Introduction
The cardiovascular system consists of the heart and the vascular tree which distributes the blood to the tissues of the body. Although the heart is somewhat independent and free running, it has neural connections that can accelerate or depress its activity. Applied EMFs could influence heart function by changing peripheral vascular resistance, by a direct action on the electrical system of the heart muscle, or by a secondary effect via the CNS. The blood is a fluid that contains a variety of cellular elements including the red and white blood cells. Red cells carry dissolved oxygen, picked up in the lungs, to the body's other tissues; the white cells, in addition to protecting against invading microorganisms and foreign proteins, are intimately involved in local inflammation and tissue-repair processes.

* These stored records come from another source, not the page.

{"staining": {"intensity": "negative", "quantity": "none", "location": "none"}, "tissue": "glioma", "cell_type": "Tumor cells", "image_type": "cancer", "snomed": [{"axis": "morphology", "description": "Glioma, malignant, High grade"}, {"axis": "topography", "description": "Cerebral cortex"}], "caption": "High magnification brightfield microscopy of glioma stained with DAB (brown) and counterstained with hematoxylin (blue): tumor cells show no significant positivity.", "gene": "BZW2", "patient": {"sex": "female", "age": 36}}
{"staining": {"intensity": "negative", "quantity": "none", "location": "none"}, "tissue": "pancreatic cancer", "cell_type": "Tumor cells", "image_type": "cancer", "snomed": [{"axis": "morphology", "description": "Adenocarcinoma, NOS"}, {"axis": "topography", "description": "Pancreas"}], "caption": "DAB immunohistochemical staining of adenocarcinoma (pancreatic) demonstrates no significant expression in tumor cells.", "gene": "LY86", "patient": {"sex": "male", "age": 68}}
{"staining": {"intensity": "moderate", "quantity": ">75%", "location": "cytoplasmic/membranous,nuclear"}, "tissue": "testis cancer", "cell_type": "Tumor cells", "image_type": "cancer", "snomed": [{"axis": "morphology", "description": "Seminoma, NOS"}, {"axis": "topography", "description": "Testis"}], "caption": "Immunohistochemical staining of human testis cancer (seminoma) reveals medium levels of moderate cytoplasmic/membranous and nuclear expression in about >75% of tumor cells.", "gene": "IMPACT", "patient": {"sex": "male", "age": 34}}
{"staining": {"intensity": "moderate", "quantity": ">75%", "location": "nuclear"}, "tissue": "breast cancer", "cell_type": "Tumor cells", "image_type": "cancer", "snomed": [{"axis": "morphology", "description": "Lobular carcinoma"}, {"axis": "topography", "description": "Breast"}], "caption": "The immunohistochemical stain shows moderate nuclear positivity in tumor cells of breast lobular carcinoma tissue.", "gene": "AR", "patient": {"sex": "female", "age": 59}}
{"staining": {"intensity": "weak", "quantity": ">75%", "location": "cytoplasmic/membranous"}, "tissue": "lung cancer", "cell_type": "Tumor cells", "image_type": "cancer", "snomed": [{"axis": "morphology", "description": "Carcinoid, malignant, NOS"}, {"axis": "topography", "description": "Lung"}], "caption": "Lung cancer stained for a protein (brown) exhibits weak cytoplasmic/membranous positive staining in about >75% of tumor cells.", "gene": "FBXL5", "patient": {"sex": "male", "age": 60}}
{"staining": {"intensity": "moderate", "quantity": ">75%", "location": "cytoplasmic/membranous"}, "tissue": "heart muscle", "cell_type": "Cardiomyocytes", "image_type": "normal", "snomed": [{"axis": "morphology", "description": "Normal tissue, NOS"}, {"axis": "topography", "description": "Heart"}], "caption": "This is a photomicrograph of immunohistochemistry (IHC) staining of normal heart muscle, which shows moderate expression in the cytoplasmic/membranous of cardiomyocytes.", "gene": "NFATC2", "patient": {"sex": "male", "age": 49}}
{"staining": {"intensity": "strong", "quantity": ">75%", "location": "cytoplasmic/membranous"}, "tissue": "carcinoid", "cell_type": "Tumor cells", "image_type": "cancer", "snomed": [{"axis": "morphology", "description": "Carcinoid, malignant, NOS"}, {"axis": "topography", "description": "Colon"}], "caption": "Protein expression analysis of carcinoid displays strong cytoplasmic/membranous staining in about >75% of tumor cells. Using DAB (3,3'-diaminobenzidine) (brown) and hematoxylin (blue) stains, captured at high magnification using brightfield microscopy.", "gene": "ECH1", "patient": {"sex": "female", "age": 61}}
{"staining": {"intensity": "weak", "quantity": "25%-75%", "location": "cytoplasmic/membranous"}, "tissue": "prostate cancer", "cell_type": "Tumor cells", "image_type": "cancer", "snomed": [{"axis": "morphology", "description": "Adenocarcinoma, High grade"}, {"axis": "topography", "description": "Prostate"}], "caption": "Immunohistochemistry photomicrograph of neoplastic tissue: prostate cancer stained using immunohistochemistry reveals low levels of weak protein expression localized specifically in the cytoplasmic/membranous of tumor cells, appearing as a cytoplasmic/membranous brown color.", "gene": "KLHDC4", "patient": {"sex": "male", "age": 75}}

Both cell types are produced in the hematopoietic tissues (located primarily in the bone marrow), and they have a finite lifetime in the circulation before being replaced by new cells. The fluid portion of the blood is a mixture of many chemicals with diverse metabolic functions-chemical transport, blood clotting, and immune response are three examples.
Feedback systems that are only partially understood regulate both the cellular and non-cellular composition of blood. For example, when an organism suffers a hemorrhage or an infection, the hematopoietic tissues are mobilized to produce the required types of cells in the required numbers. As we have seen in other areas, an EMF impact on the blood could arise from a primary effect on the tissue itself, or from a secondary effect, with the field affecting the systems that regulate blood composition.